Kegiatan Rencana Kontijensi ini mencakup proses membuat perencanaan atau menyusun strategi dan prosedur dalam menanggapi potensi krisis atau kedaruratan yang akan terjadi, termasuk mengembangkan skenario (untuk mengantisipasi krisis), menentukan tanggung jawab semua pelaku yang akan terlibat, mengidentifikasi peran dan sumber daya, proses pendataan dan penyebaran informasi, pengaturan setiap pelaku sehingga siap pada saat dibutuhkan dan menentukan kebutuhan agar tujuan tercapai.  Oleh karena itu, dibutuhkan komitmen seluruh lintas sektor terkait dan kepala daerah untuk dapat mengimplementasikan rencana kontijensi yang sudah disusun dan disepakati bersama dalam penanggulangan KKMMD.

Di Provinsi Bali terdapat 5 kabupaten yang memiliki pintu masuk diantaranya adalah Kabupaten Buleleng, Kabupaten Badung, Kabupaten Karangasem, Kabupaten Jembrana dan Kota Denpasar. Hal ini membutuhkan strategi dan prosedur dalam menanggapi potensi krisis atau kedaruratan yang mungkin terjadi. Oleh karenanya, kabupaten/kota diharapkan memiliki dokumen Rencana Kontijensi Penanggulangan KKMMD sebagai pedoman dalam rangka memperkuat sistem kewaspadaan dan respon penyakit potensial KLB.

Dalam upaya menyusun rencana kontijensi KKMMD di Kabupaten Buleleng, maka diselenggarakan pertemuan yang berlangsung selama 2 hari yaitu tanggal 15 dan 16 Oktober 2015 di Banyualit Spa ‘n Resort. Pertemuan tersebut dihadiri oleh 30 orang peserta yang berasal  dari berbagai unsur terkait seperti dinas kesehatan, puskesmas, TNI/POLRI, swasta, dan dinas terkait lain yang berada di wilayah Pemerintah Kabupaten Buleleng.
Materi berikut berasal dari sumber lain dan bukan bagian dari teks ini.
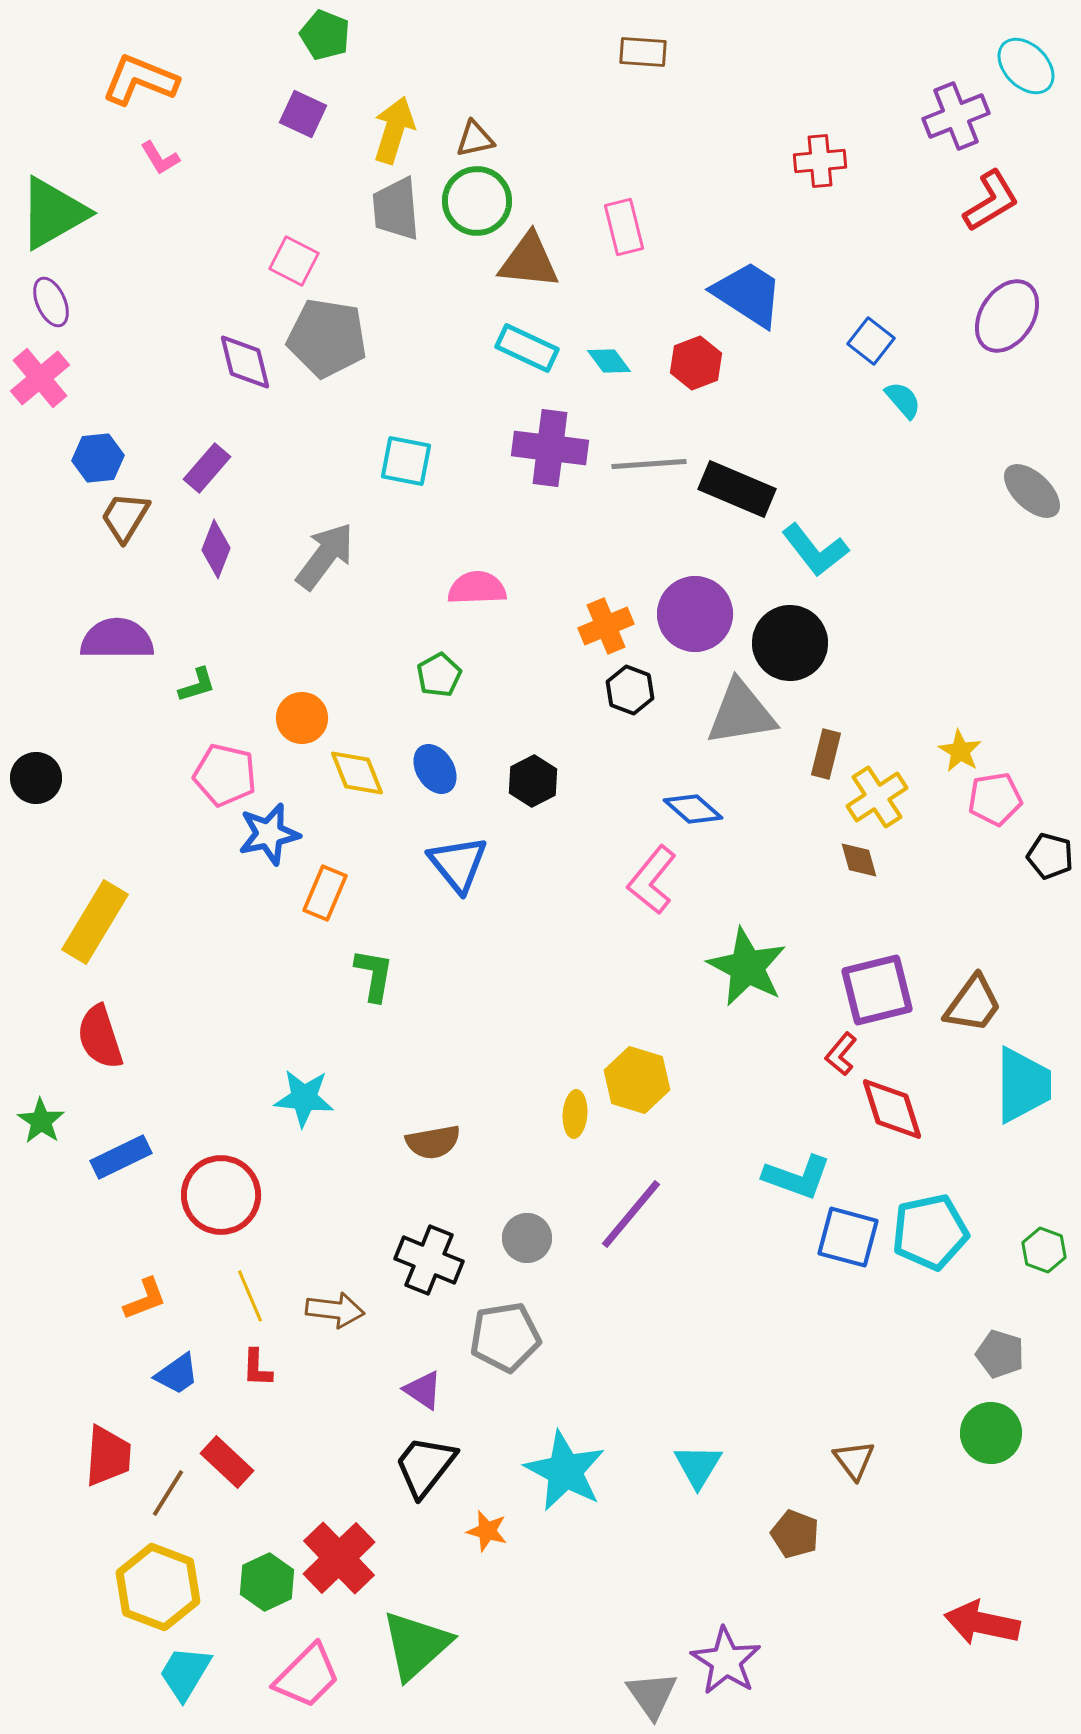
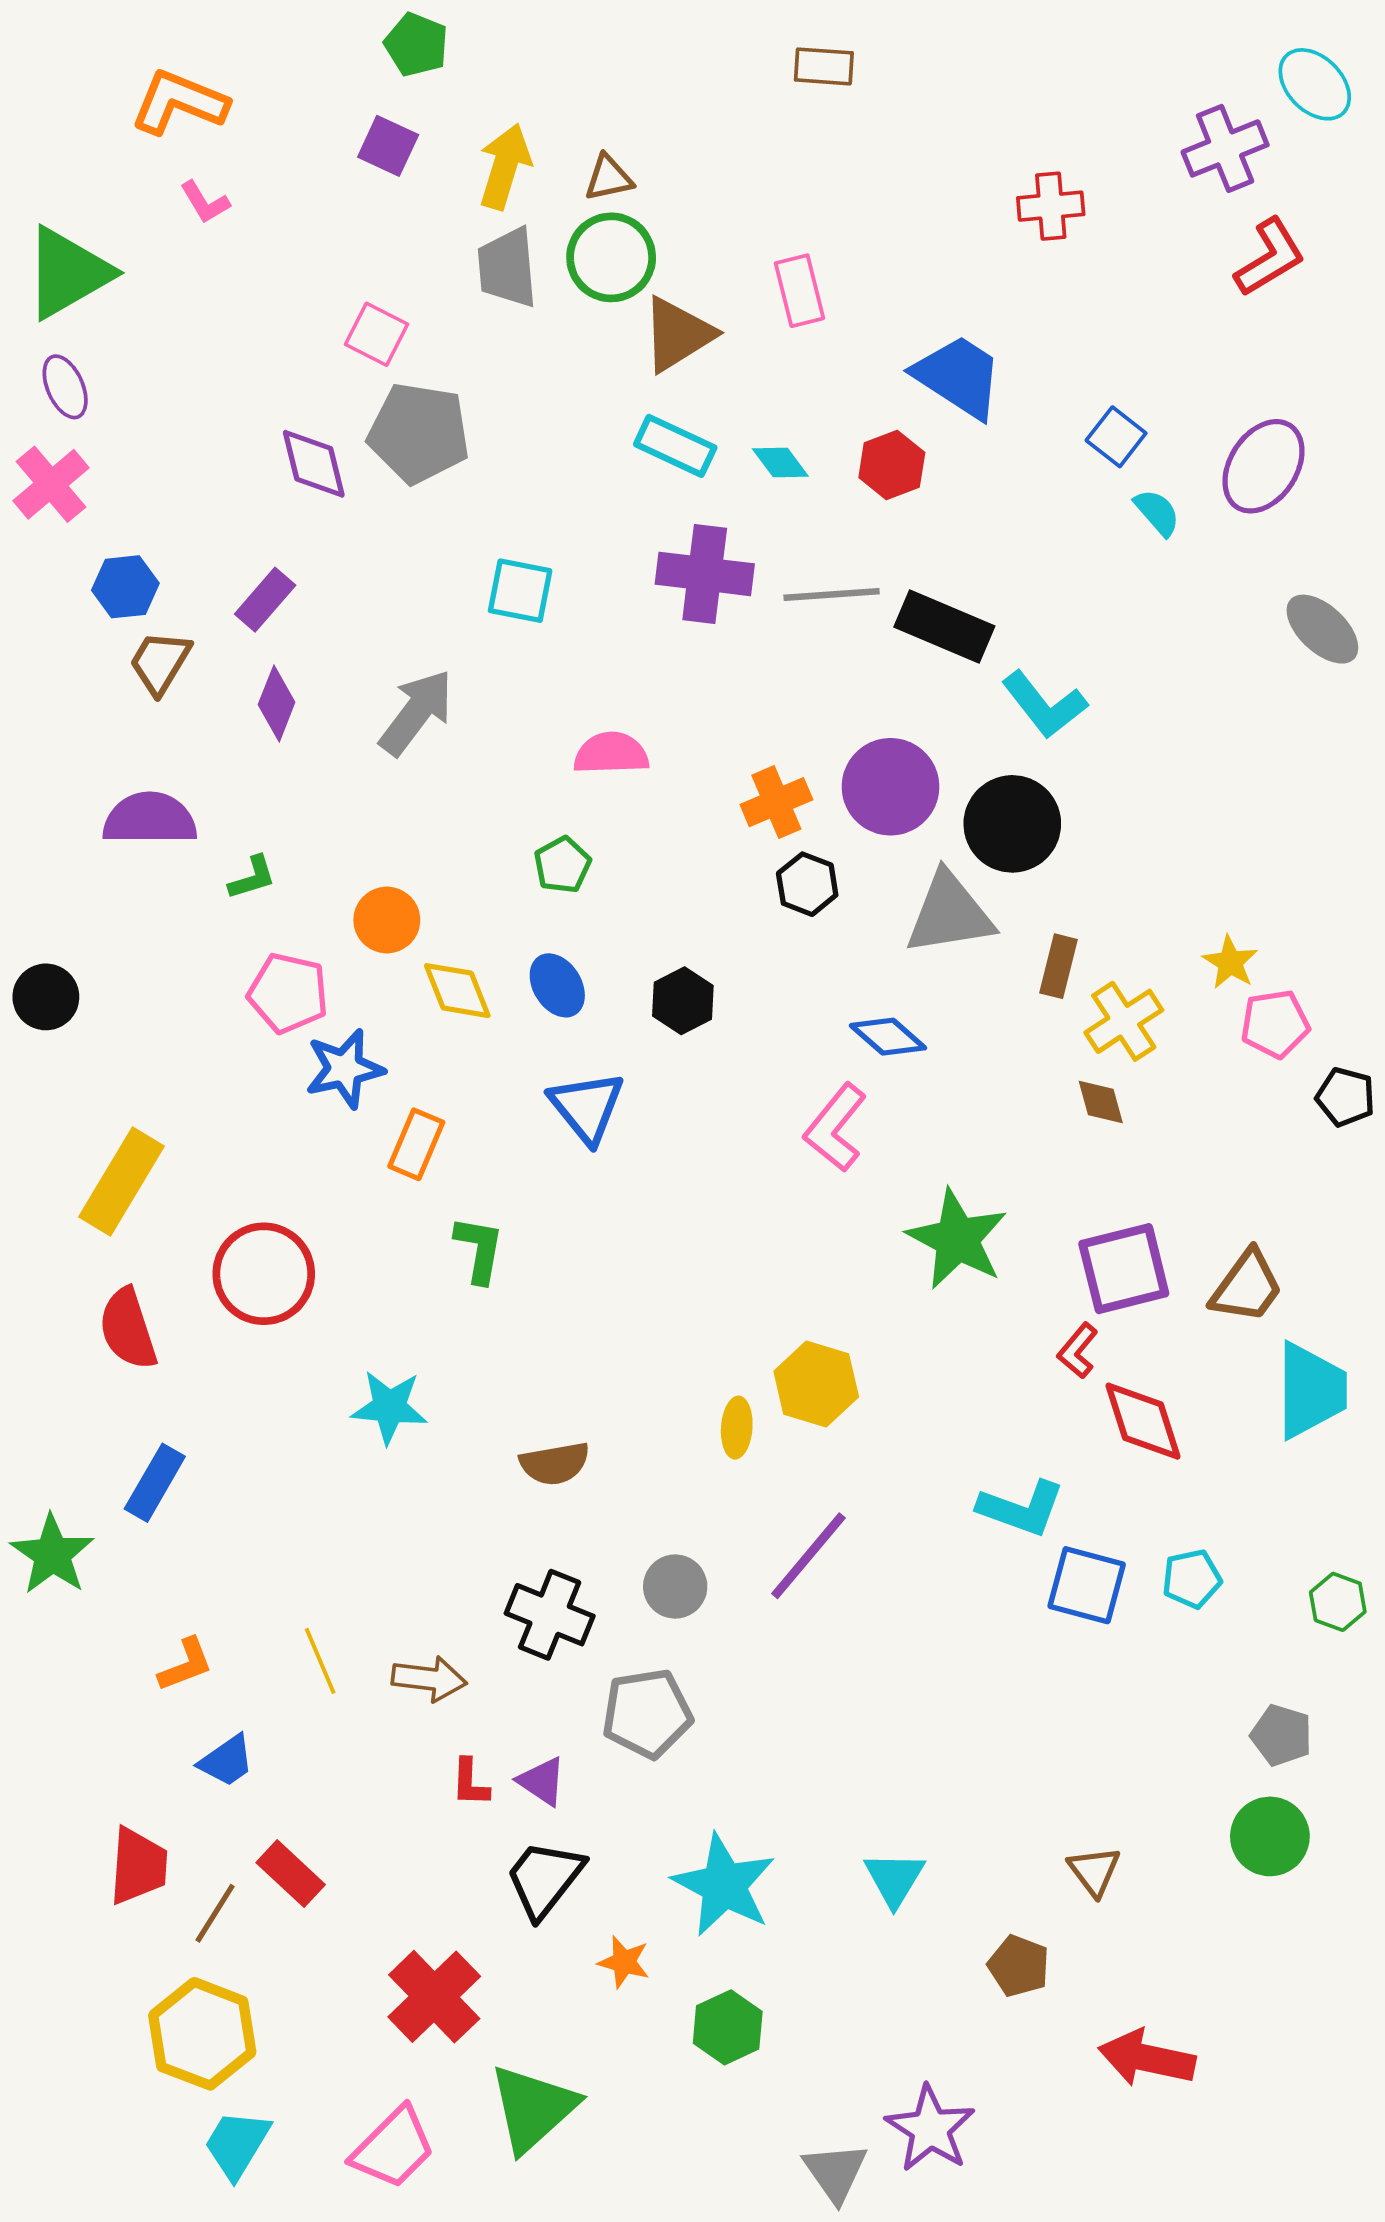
brown triangle: (529, 261) -> (678, 334), turned -38
purple ellipse: (1007, 316) -> (1263, 466), moved
green star: (41, 1121) -> (52, 1554), moved, size x1.4
blue rectangle: (121, 1157) -> (155, 1483), turned -34
red circle: (221, 1195) -> (264, 1274), moved
cyan pentagon: (930, 1232) -> (1192, 1579), size x0.6
red L-shape: (257, 1368) -> (470, 1783), moved
green hexagon: (267, 1582) -> (728, 2027), moved
red arrow: (982, 1623) -> (1147, 2058), moved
Hasil akhir dari pertemuan tersebut berupa draft dokumen rencana kontijensi KKMMD untuk penyakit H1N1 (flu babi) strain baru. Draft dokumen ini akan disempurnakan terlebih dahulu dan selanjutnya akan disahkan oleh Bupati Buleleng selaku pimpinan tertinggi di Pemerintah Kabupaten Buleleng.

Selanjutnya dokumen ini akan menjadi acuan bagi semua pihak, jika suatu saat terjadi Kejadian Luar Biasa (KLB) H1N1 di Kabupaten Buleleng. Dokumen ini juga mendeskripsikan peran dari setiap sektor maupun jalur koordinasi yang harus diikuti, sehingga semua pihak memahami peran masing-masing  saat KLB terjadi yang tentu saja disesuaikan dengan kapasitas dan kewenangan yang dimiliki.